++++ Given data

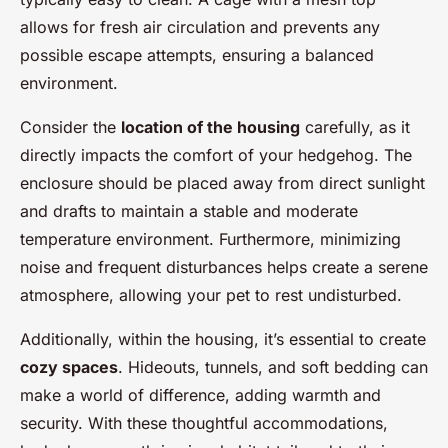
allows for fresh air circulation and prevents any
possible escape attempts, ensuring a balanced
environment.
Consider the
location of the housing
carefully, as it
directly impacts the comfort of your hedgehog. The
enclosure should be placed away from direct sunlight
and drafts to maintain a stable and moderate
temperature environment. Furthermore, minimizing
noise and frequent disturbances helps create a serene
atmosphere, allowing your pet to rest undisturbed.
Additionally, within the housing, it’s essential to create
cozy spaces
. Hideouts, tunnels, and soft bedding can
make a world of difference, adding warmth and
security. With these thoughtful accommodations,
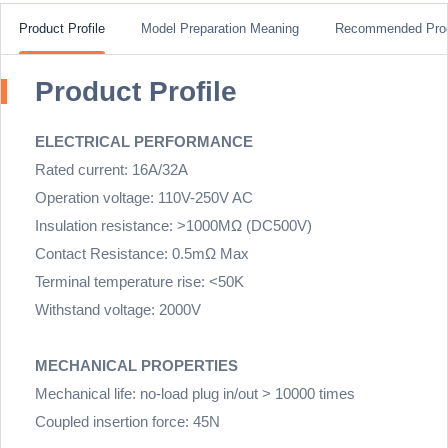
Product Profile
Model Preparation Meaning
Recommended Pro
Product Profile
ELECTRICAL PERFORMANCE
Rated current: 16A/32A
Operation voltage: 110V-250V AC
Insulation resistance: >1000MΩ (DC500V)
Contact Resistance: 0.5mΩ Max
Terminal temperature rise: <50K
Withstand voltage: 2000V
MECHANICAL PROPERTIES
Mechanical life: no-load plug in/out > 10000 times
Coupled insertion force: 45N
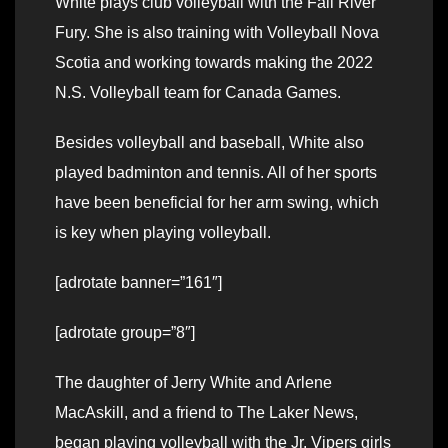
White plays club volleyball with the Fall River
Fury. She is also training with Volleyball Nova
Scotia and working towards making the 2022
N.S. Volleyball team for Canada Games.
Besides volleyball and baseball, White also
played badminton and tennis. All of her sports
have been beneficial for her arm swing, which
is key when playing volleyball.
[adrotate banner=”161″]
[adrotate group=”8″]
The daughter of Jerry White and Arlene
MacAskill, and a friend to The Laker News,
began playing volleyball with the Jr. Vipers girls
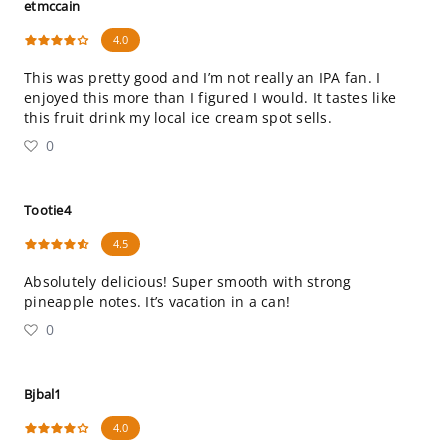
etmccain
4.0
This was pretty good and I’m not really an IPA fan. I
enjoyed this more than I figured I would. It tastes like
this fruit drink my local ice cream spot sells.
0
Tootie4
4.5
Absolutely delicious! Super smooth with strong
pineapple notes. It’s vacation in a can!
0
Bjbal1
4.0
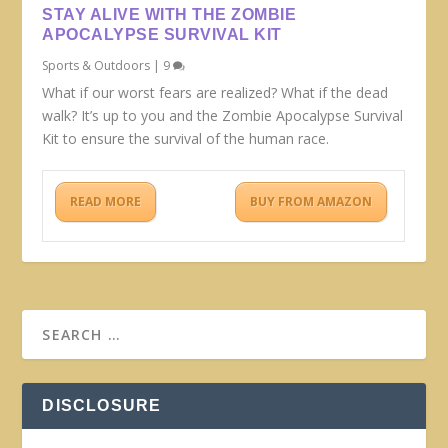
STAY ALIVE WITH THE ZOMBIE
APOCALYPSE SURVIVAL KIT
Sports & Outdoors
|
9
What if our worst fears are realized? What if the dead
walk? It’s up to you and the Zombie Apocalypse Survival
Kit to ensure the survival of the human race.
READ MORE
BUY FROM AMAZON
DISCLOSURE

++++++++

= The problem =
Show each line of the records above that contains the word "temperature". Case counts.

= Completed task =
temperature environment. Furthermore, minimizing
Terminal temperature rise: <50K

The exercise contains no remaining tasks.